Major progress has also been made in the Agri-processing, notably the coffee, tea and fruit processing sectors. Rwanda does not have ideal characteristics for intensive agriculture (it is in fact called “the land of one thousand hills”), but strategic investments in quality assurance and efficiency have enabled a boost in production and exports in recent years. The fastest increasing source of foreign currency has become the tourism industry, which earns the country over US$300 million annually.
The government has also invested in the preservation of natural parks (in particular parks with mountain gorillas) and maintaining tourist attractions. Plastic bags are prohibited in the country in order to minimize environmental pollution, and government authorities have “removed” street kids in Kigali in order to improve the “aesthetic appearance” of the capital. Street children are taken to a training centre where they are taught vocational skills before being re-integrated in society. It is absurd that ill-informed human rights groups claim that they are taken to “an island of no return.”
I love green and that makes me love Rwanda. The tough laws on protection of green areas are for me something of great admiration.
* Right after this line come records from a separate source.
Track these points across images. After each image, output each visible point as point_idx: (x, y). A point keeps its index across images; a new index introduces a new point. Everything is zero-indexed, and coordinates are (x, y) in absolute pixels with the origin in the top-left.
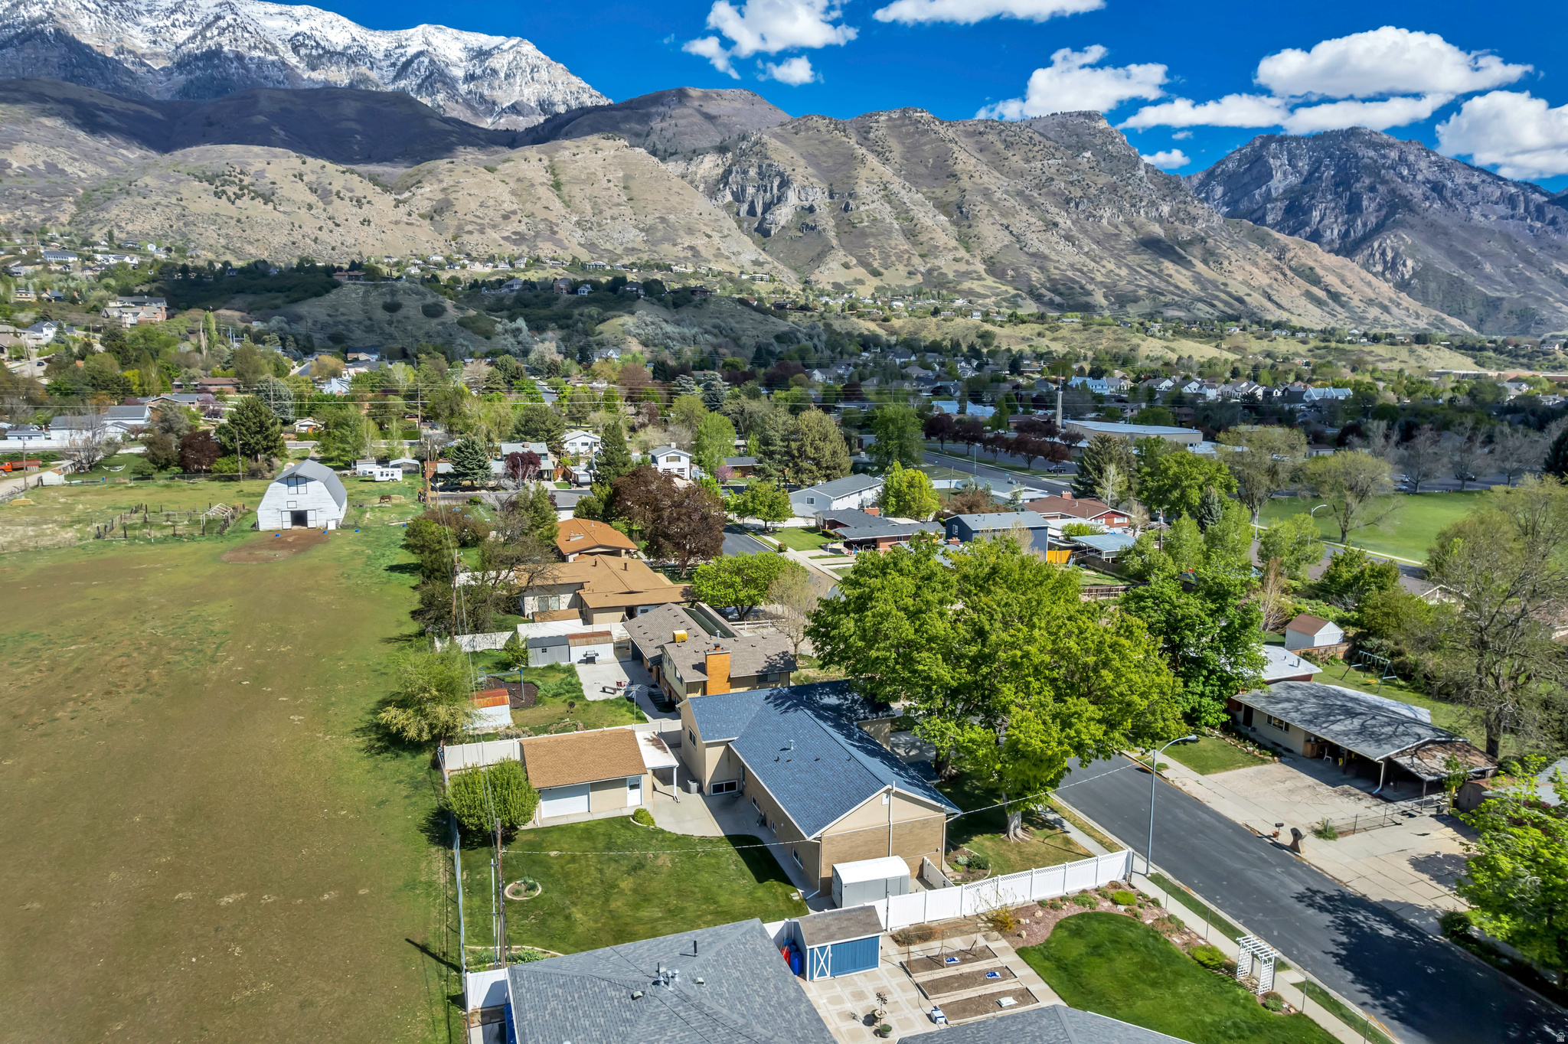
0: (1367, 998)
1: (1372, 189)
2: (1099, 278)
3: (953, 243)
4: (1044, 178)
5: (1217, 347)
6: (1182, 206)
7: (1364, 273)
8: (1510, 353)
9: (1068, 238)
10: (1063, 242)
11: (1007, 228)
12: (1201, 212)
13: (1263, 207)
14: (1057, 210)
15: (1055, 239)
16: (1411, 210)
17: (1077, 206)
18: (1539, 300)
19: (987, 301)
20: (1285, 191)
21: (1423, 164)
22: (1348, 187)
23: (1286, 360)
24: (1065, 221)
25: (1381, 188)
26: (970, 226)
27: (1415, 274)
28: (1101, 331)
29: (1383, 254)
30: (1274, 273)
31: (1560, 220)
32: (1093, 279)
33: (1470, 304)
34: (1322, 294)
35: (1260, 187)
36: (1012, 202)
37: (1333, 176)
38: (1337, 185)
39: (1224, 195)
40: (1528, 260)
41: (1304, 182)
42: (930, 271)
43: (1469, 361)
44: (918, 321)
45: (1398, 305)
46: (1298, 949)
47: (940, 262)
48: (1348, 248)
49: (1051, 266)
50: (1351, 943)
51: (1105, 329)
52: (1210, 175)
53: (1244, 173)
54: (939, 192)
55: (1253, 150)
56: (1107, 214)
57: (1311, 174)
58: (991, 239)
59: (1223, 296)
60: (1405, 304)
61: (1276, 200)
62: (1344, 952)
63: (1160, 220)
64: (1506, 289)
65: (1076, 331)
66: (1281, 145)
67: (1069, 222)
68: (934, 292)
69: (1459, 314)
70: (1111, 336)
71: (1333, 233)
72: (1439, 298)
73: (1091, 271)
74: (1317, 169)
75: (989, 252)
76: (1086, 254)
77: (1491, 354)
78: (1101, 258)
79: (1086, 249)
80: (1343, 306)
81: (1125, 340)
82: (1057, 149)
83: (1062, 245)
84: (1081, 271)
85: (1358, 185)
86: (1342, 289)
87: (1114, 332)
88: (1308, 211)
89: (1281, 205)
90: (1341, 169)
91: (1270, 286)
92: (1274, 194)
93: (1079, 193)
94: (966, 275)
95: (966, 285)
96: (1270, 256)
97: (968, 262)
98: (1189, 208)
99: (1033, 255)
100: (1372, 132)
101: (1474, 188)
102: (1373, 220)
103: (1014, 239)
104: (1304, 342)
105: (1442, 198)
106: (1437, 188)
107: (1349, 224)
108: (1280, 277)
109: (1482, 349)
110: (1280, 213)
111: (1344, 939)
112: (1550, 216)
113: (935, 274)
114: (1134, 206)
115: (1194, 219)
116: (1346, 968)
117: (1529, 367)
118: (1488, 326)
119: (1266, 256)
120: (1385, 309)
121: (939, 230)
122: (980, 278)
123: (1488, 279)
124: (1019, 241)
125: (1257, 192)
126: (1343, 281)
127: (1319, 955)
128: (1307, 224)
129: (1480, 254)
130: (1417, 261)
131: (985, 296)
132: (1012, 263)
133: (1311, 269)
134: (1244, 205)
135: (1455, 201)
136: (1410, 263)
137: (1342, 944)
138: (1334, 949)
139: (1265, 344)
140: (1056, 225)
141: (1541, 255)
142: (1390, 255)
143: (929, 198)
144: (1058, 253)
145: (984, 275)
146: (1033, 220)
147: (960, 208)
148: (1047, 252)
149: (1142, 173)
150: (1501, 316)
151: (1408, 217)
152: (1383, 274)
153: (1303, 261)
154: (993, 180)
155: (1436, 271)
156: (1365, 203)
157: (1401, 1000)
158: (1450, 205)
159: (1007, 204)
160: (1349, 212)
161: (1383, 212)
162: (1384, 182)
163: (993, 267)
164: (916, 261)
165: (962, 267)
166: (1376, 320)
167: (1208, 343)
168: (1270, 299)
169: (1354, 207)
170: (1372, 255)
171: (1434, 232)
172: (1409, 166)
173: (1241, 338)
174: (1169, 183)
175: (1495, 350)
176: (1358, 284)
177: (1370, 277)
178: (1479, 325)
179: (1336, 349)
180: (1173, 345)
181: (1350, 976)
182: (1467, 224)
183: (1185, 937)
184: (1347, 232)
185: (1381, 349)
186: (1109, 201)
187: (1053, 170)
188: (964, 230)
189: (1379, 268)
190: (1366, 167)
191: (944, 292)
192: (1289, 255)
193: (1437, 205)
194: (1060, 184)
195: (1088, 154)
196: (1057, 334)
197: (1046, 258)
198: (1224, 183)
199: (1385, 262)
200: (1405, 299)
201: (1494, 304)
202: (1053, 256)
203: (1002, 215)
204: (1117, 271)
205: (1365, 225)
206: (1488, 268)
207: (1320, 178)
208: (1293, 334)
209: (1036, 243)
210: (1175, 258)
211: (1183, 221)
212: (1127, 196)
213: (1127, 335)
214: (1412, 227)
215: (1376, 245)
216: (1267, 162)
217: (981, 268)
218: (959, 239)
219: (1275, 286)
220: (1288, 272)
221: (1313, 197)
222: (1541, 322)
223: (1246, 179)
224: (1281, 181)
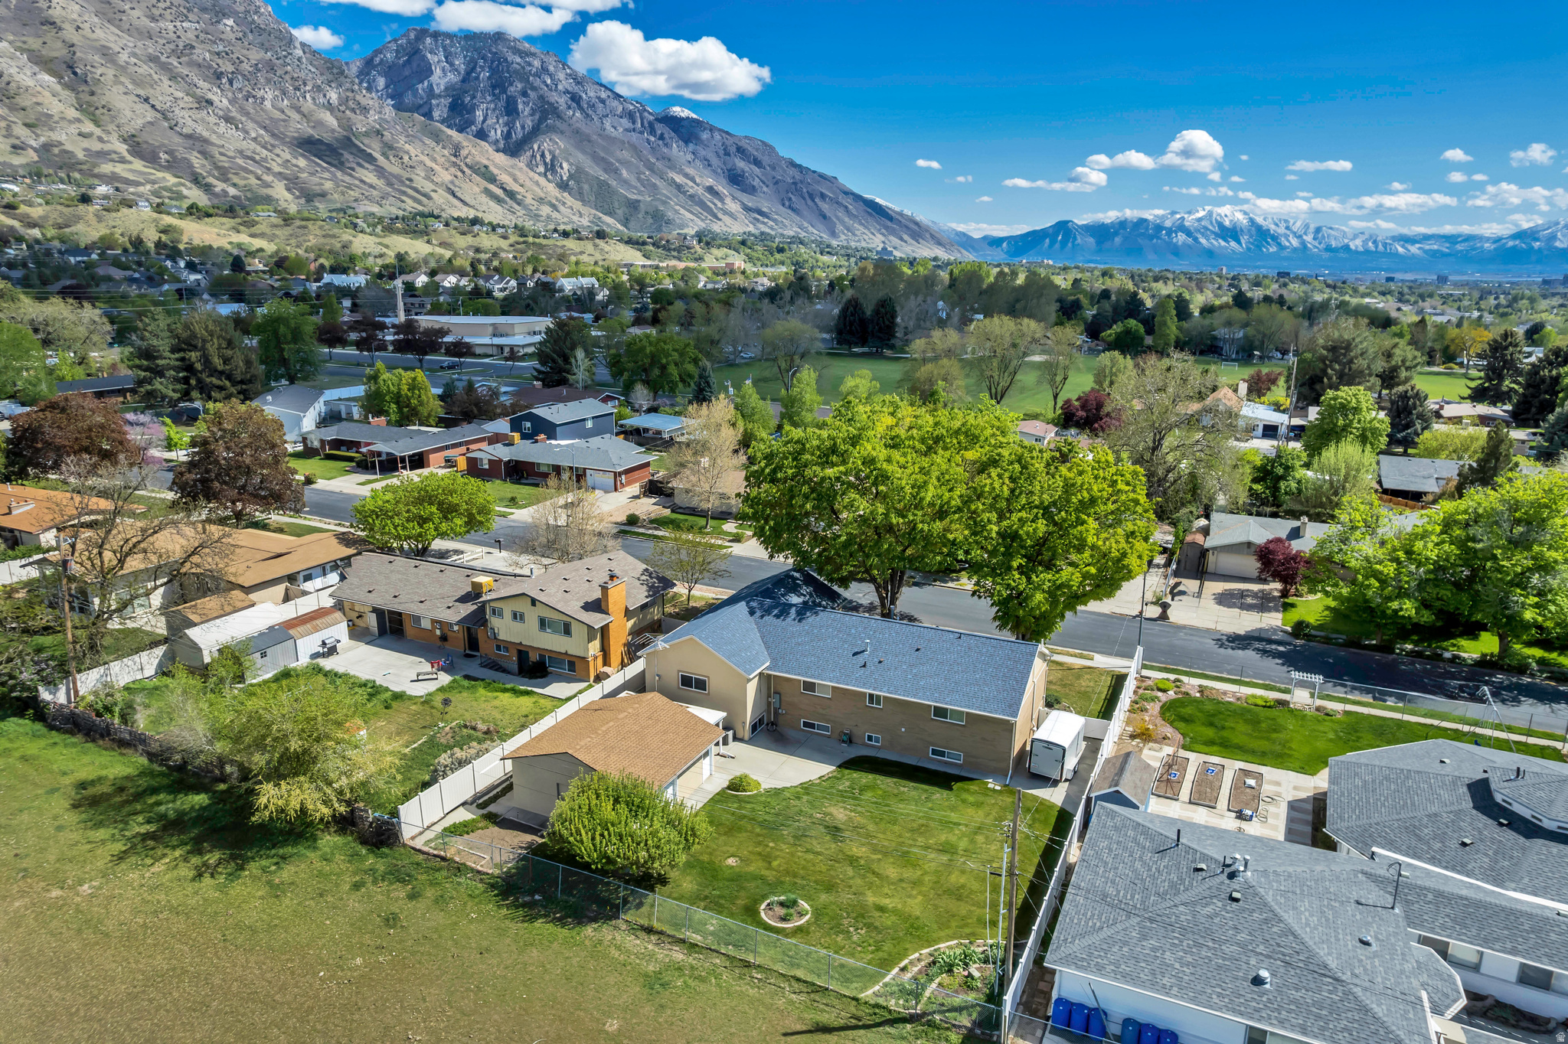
1: (524, 94)
2: (277, 169)
3: (73, 113)
4: (181, 45)
5: (428, 242)
6: (349, 94)
7: (532, 174)
8: (664, 248)
9: (228, 120)
10: (223, 124)
11: (146, 100)
12: (371, 102)
13: (428, 103)
14: (206, 85)
15: (212, 119)
16: (559, 117)
17: (231, 82)
18: (664, 203)
19: (141, 189)
20: (446, 89)
21: (561, 76)
22: (504, 91)
23: (495, 255)
24: (220, 100)
25: (532, 94)
26: (92, 94)
27: (571, 177)
28: (305, 227)
29: (543, 156)
30: (453, 170)
31: (666, 136)
32: (269, 169)
33: (616, 205)
34: (499, 192)
35: (422, 82)
36: (144, 69)
37: (489, 78)
38: (494, 87)
39: (387, 87)
40: (651, 168)
41: (463, 81)
42: (46, 147)
43: (639, 254)
44: (66, 210)
45: (564, 204)
47: (59, 136)
48: (513, 148)
49: (215, 152)
51: (310, 224)
52: (369, 63)
53: (404, 65)
54: (34, 43)
55: (409, 42)
56: (269, 95)
57: (468, 73)
58: (128, 114)
59: (410, 192)
60: (569, 204)
61: (440, 96)
63: (329, 106)
64: (640, 193)
65: (276, 226)
66: (436, 41)
67: (225, 101)
68: (62, 175)
69: (610, 214)
70: (318, 232)
71: (497, 133)
72: (593, 199)
73: (265, 160)
74: (473, 69)
75: (130, 129)
76: (255, 139)
77: (651, 248)
78: (273, 146)
79: (254, 135)
80: (519, 204)
81: (334, 236)
82: (189, 10)
83: (223, 127)
84: (253, 159)
85: (512, 89)
86: (516, 188)
87: (321, 228)
88: (472, 110)
89: (446, 102)
90: (494, 71)
91: (452, 182)
92: (437, 91)
93: (231, 68)
94: (103, 155)
95: (106, 168)
96: (446, 152)
97: (100, 139)
98: (358, 98)
99: (189, 137)
100: (515, 40)
101: (603, 101)
102: (529, 123)
103: (159, 115)
104: (505, 238)
105: (581, 108)
106: (575, 98)
107: (510, 125)
108: (459, 174)
109: (644, 243)
110: (446, 110)
112: (659, 132)
113: (56, 151)
114: (297, 89)
115: (365, 110)
117: (679, 259)
118: (632, 224)
119: (443, 153)
120: (554, 207)
121: (47, 94)
122: (123, 161)
123: (625, 183)
124: (166, 118)
125: (420, 86)
126: (515, 180)
128: (473, 123)
129: (618, 161)
130: (571, 164)
131: (137, 184)
132: (163, 145)
133: (486, 167)
134: (408, 98)
135: (590, 112)
136: (565, 165)
139: (469, 240)
140: (210, 103)
141: (659, 165)
142: (548, 158)
143: (22, 50)
144: (221, 136)
145: (129, 158)
146: (180, 94)
147: (71, 67)
148: (205, 134)
149: (299, 52)
150: (640, 216)
151: (558, 123)
152: (545, 175)
153: (478, 159)
154: (112, 38)
155: (587, 174)
156: (520, 107)
158: (588, 115)
159: (140, 71)
160: (508, 114)
161: (537, 117)
162: (534, 89)
163: (137, 147)
164: (20, 131)
165: (97, 146)
166: (549, 217)
167: (417, 238)
168: (454, 195)
169: (511, 110)
170: (533, 156)
171: (581, 139)
172: (551, 75)
173: (446, 234)
174: (331, 67)
175: (654, 244)
176: (528, 183)
177: (537, 177)
178: (625, 222)
179: (534, 244)
180: (386, 241)
182: (602, 133)
184: (509, 134)
185: (571, 244)
186: (268, 81)
187: (191, 35)
188: (86, 97)
189: (541, 169)
190: (516, 72)
191: (77, 175)
192: (464, 152)
193: (578, 114)
194: (202, 53)
195: (230, 22)
196: (253, 230)
197: (206, 141)
198: (386, 75)
199: (545, 164)
200: (570, 200)
201: (634, 205)
202: (214, 138)
203: (134, 82)
204: (294, 161)
205: (523, 127)
206: (625, 173)
207: (477, 78)
208: (494, 230)
209: (190, 122)
210: (354, 150)
211: (353, 111)
212: (287, 77)
213: (336, 231)
214: (562, 132)
215: (536, 147)
216: (424, 56)
217: (122, 148)
218: (80, 108)
219: (457, 182)
220: (466, 169)
221: (474, 97)
222: (669, 222)
223: (407, 72)
224: (441, 78)
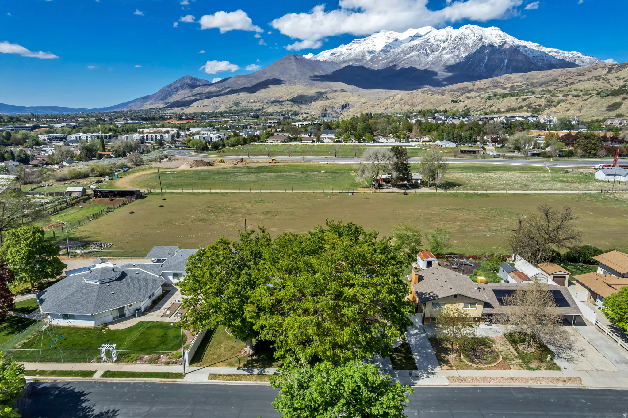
0: (67, 387)
46: (101, 387)
50: (80, 405)
62: (82, 398)
111: (84, 405)
116: (79, 392)
127: (92, 390)
137: (84, 402)
138: (87, 397)
157: (52, 395)
181: (76, 390)
183: (144, 360)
The drive from Katuna to Kigali is scenic, the plush green and naturally falling trees not felled by human interference always makes me nostalgic and wish my own leadership in Uganda did not for example think a sugar factory is in the long run more important that a forest! The drive to the border town of Gisenyi through Ruhengeri is an experience every visitor to Rwanda needs, if only to dispel the notion that all these good things are just limited to Kigali. The road is excellent and with specially paved pedestrian sidewalks, the towns are clean and Gisenyi is undergoing great transformation with old building being brought down and a new town plan being implemented. The peace and quiet at the Serena Lake Kivu is incomparable to any get-away for a tired mind
Rwanda has certainly succeeded on this front, as most tourists describe Kigali as one of the safest and cleanest cities in Africa. “Kigali,” one aid worker is quoted to have said, “is Africa that Americans can handle.” There’s little crime. There are plenty of small, shabby houses with rusty corrugated-metal roofs, but the neat streets, many fringed with careful landscaping, are remarkably free of honking or traffic jams, at least by the standards of a developing country.
Plastic bags don’t clog the drains — the government banned them for environmental reasons — nor do odours of street food compete with the mingled scents of frangipani and diesel, since hawkers are restricted to specific areas and have standards of behaviour that are enforced. Several cafés offer free Wi-Fi. Downtown, there’s even a new 24-hour supermarket. I would hasten to add that I don’t have to drive like a drunk just because I have to avoid potholes on the roads. The roads are clean and well maintained – and you park your car on the streets and go about your business without worrying about missing car parts on your return.
The police is strict and efficient, sometimes annoyingly so! I once was driving from Gisenyi to Kigali and worried of missing my flight back to Entebbe. Doing 80Kph was considered dangerous and I was stopped four times along the way and warned that I might after all never catch my flight at all if I continued to drive at that “high speed”. With hindsight I appreciate the advice and the vigilance of the police who never asked me for “tea” because I was “over-speeding”
I would live in Rwanda any day but I still love my country!